- Born: Enrico Luis Victor Santos Arespacochaga 21 July 1971 (age 54)
- Origin: Manila, Philippines
- Genres: OPM, rock, pop
- Occupations: Musician, songwriter
- Instruments: Drums, guitar, vocals
- Years active: 1986–present
- Label: 2Heaven Music
- Member of: Introvoys
- Formerly of: Mystery, Skin
- Spouses: ; Geneva Cruz ​ ​(m. 1995; ann. 2001)​ ; Janelle Aguirre ​(m. 2001)​

= Paco Arespacochaga =

Enrico Luis Victor "Paco" Santos Arespacochaga (born 21 July 1971) is a Filipino musician and songwriter. He is the drummer of the Filipino pop-rock band Introvoys. Aside from receiving numerous Gold and Multi-Platinum awards, he also received the Guillermo Mendoza Award. Since 1995, he has been a Zildjian endorser.

==Career==
===Introvoys (1986–1996)===
In 1986, Arespacochaga became one of the founding members of Introvoys along with 3rd-G Cristobal and Jonathan Buencamino. Introvoys albums shot to quadruple platinum status earning the band the label "the No. 1 Band in the Land!". In 1994 they released an album, Line to Heaven, in which Paco sang the title song which he had composed after losing both his parents. In 1996, Arespacochaga left the band.

===Mystery (1997–2000)===
Arespacochaga formed Mystery in 1997. The line up was Marvin Yrastorza on vocals, Joseph Cruz on keyboards, G3 Misa on guitar, Mark Cruz on bass and Paco on drums. The band disbanded after three years. They released the album Jigsaw under Star Records.

===Skin (2000–2001)===
Arespacochaga formed Skin in 2000. The line up was Norby David on vocals, Jonathan Manuel on guitar, Henry Abesamis on keyboards, and Paco on drums.

===Solo Album (2000)===
In 2000, Arespacochaga released his solo album entitled Rebirth.

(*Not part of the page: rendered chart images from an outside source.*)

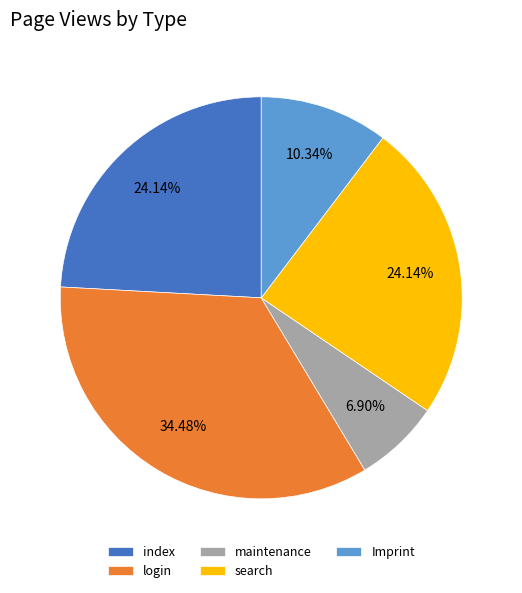

To the nearest percent, what percentage of the pie is Imprint?

10%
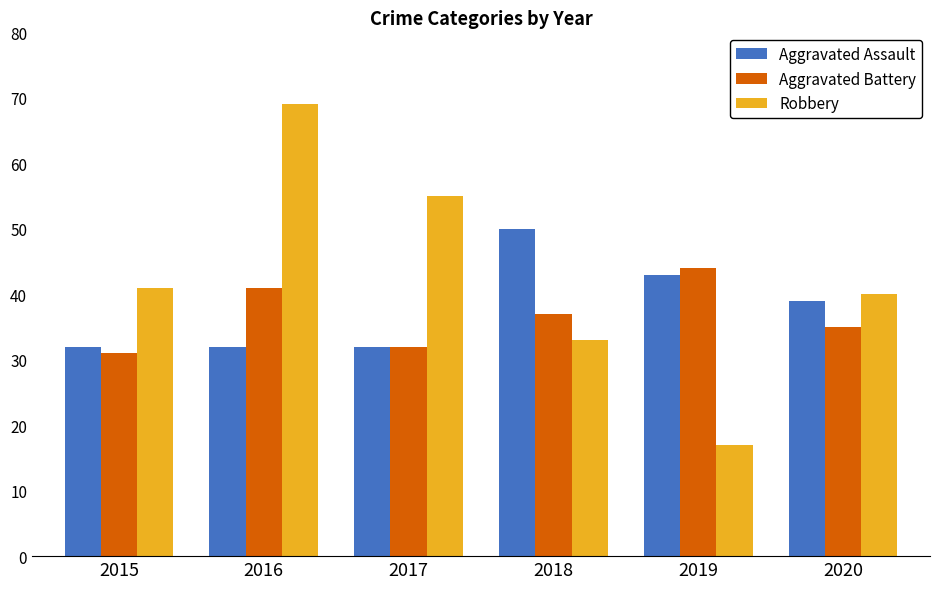

At which label is Robbery closest to 43?

2015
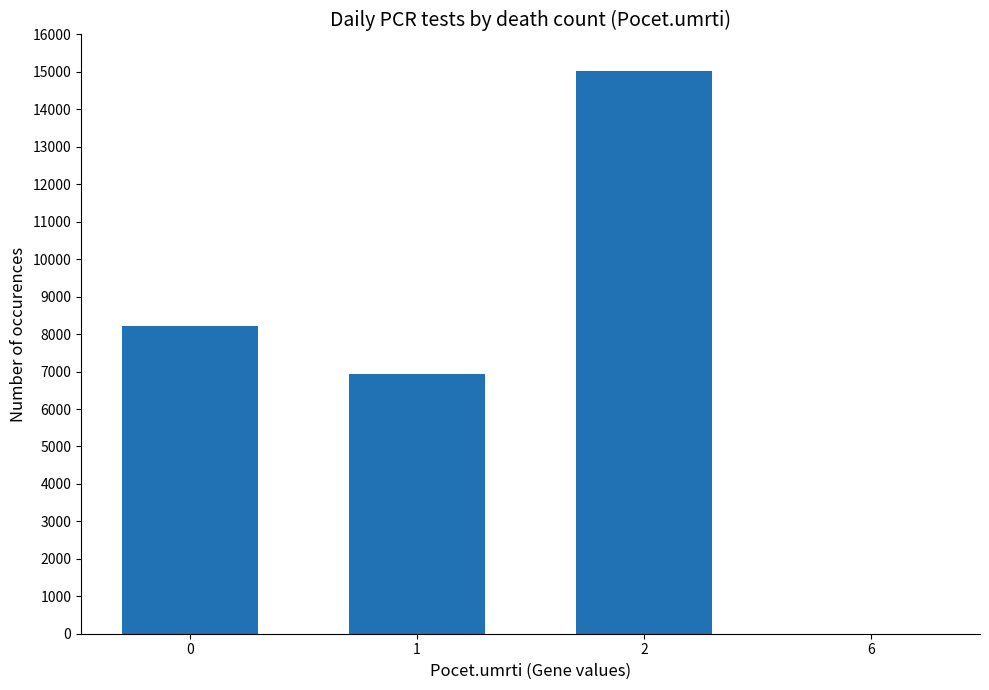

Is it true that the value at 0 is 8220?

True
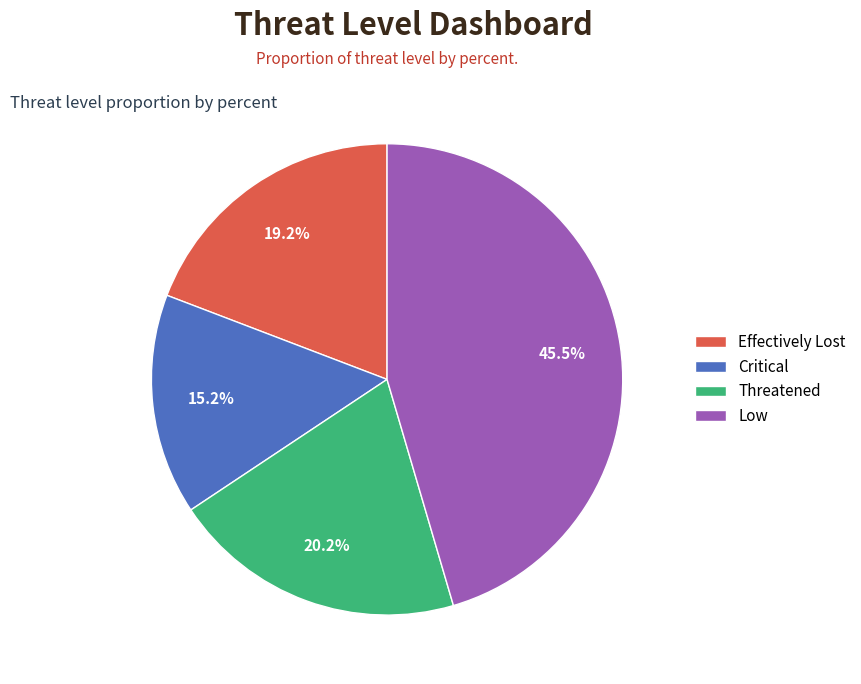

What is the ratio of the value at Threatened to the value at Low?

0.4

===Introvoys (2001–present)===
Arespacochaga reunited with Introvoys and they had a US tour. After the tour, he decided to migrate to Los Angeles, California as did the rest of the band. Their single "Nasaan Ka?" was released in June 2014.

==Personal life==
Arespacochaga married fellow singer Geneva Cruz but both later annulled their marriage. They had one child, a son, Heaven. He is married to Janelle Aguirre and they currently reside in California with their children.